* **REQUIRED WORK**: Look through the data below for the line with "Avviso PagoInRete Assicurazione Alunni" and the line with "gratuita libri di testo a.s. 2022/23", then output those two and all lines in between, exactly as written.

* **PROVIDED ENTRIES**:
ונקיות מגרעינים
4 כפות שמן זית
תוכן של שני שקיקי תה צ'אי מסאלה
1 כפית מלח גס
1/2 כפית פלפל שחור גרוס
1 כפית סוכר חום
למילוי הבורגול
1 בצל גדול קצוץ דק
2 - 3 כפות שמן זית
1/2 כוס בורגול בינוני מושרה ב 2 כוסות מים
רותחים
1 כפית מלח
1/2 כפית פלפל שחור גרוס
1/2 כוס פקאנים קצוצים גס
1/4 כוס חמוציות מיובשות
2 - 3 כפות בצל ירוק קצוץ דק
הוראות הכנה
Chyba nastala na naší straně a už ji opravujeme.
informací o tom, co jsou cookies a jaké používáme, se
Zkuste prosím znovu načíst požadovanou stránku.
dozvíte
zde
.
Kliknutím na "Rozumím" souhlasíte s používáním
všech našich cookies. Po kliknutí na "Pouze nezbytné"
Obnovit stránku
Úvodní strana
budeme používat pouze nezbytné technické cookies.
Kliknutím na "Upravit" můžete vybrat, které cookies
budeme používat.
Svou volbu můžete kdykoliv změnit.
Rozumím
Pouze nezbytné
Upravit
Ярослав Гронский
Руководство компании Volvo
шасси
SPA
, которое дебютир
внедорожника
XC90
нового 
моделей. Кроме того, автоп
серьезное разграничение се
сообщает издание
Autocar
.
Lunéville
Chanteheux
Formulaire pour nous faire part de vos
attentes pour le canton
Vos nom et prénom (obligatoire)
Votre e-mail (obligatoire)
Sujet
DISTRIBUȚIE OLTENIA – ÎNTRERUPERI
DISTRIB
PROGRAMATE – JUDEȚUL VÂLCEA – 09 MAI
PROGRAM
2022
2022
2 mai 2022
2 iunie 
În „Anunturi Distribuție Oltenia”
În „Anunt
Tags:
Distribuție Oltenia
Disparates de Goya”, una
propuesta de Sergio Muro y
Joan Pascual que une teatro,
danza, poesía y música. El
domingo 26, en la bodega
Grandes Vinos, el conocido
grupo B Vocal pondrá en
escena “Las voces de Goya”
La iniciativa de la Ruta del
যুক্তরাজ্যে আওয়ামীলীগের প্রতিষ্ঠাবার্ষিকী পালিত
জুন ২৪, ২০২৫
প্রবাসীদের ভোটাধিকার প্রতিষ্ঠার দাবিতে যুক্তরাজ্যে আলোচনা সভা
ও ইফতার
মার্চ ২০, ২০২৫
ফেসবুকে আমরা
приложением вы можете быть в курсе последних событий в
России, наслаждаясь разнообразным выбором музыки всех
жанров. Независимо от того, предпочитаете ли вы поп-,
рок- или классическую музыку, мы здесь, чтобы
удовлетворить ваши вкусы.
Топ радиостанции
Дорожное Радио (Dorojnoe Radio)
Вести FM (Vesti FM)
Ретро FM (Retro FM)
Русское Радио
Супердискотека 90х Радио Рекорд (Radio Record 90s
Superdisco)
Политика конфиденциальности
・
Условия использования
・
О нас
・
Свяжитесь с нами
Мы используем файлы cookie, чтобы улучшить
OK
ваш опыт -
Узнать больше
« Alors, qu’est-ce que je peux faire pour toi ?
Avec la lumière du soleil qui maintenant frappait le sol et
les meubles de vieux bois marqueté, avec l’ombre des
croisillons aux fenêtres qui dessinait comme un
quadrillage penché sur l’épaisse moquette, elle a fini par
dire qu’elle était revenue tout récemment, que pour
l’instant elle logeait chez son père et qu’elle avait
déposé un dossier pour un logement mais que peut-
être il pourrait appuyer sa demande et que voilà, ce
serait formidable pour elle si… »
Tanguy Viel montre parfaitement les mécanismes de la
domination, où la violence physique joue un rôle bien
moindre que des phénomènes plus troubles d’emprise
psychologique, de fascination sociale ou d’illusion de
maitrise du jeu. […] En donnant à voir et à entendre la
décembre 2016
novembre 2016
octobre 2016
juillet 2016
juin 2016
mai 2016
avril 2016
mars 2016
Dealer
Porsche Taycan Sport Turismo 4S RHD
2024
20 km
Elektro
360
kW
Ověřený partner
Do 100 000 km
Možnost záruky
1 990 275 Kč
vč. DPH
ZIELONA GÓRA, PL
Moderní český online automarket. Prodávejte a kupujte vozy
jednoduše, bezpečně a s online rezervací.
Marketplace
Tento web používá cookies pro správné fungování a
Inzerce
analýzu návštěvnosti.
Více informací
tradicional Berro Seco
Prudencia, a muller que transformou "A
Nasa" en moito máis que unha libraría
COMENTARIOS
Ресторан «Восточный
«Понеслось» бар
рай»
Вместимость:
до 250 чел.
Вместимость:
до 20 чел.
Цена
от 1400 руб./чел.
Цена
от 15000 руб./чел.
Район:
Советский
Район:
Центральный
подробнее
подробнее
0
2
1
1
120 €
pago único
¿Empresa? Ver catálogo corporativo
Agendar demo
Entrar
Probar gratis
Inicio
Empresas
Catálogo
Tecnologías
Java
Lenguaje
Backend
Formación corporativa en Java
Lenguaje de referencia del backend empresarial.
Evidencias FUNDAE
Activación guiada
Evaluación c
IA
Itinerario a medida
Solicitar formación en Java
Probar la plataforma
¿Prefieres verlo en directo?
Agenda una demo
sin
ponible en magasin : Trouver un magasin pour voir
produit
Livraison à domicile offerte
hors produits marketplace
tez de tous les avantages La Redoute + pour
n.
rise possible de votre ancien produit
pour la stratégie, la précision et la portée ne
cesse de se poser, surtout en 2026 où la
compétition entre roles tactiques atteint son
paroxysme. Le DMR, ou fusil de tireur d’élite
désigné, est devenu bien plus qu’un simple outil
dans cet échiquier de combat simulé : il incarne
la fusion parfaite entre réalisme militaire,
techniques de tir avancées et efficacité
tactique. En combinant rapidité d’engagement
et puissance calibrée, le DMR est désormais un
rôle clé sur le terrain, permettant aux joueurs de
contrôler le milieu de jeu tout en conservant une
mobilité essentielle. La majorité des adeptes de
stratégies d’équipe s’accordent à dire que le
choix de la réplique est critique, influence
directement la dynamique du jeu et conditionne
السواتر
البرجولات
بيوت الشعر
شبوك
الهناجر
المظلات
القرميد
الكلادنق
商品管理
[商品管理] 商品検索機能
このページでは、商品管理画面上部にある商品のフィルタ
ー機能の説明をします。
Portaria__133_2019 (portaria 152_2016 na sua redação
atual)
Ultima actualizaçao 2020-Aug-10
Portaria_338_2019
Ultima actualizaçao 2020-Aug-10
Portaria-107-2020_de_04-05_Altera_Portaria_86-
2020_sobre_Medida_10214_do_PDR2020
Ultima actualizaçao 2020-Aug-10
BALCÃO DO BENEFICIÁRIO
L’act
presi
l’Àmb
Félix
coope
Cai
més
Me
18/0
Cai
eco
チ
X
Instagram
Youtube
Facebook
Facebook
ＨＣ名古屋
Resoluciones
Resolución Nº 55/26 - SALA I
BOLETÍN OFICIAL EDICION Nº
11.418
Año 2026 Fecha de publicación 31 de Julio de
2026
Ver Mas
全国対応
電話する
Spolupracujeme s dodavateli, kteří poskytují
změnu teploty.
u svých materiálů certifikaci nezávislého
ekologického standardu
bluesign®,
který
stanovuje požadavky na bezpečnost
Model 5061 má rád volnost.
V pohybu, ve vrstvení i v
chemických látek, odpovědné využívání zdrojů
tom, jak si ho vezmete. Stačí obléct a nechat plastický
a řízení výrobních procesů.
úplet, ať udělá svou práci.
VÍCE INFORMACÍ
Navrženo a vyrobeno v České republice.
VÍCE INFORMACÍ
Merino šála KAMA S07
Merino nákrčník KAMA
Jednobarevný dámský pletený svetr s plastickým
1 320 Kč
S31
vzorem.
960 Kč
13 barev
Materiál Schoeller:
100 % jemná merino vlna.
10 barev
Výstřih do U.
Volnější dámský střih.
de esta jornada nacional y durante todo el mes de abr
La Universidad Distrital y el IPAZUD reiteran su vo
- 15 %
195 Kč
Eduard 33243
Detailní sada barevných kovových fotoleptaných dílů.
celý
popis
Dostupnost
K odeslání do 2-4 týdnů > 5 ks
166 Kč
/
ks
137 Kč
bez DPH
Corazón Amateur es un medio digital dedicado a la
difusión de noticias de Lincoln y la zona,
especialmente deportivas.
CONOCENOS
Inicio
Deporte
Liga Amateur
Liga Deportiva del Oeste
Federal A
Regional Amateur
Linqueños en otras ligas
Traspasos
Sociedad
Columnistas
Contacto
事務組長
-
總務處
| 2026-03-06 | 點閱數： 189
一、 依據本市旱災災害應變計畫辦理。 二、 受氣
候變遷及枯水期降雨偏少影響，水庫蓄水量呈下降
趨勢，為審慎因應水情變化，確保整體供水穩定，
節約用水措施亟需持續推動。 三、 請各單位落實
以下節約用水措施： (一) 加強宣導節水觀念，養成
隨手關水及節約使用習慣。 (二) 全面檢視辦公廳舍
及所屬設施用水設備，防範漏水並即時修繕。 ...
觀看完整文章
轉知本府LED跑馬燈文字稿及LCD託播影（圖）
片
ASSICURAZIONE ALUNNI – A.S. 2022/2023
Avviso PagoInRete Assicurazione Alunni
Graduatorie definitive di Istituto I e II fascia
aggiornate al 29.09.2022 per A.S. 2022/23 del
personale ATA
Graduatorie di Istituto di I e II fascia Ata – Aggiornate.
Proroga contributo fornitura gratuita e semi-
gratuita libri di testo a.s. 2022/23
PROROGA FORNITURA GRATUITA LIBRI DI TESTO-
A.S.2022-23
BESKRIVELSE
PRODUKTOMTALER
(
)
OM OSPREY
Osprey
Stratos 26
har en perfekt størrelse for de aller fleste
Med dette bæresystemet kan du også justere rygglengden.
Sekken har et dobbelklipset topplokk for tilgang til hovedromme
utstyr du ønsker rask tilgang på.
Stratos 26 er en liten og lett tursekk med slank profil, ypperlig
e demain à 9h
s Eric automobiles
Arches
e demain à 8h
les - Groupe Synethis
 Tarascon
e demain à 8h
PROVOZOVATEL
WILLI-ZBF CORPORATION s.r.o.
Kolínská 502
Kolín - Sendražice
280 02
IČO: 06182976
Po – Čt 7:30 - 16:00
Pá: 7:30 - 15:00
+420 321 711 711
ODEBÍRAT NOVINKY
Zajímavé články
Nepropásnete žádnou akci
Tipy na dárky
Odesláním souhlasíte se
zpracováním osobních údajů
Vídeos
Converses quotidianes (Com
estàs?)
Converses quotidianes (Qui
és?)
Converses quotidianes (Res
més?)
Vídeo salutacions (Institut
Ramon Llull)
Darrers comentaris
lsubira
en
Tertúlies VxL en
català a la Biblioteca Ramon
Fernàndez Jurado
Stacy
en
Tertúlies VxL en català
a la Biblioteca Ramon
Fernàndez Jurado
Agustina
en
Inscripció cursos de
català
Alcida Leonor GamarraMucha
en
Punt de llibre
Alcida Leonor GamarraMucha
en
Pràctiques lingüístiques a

* **FINISHED EXERCISE**:
Avviso PagoInRete Assicurazione Alunni
Graduatorie definitive di Istituto I e II fascia
aggiornate al 29.09.2022 per A.S. 2022/23 del
personale ATA
Graduatorie di Istituto di I e II fascia Ata – Aggiornate.
Proroga contributo fornitura gratuita e semi-
gratuita libri di testo a.s. 2022/23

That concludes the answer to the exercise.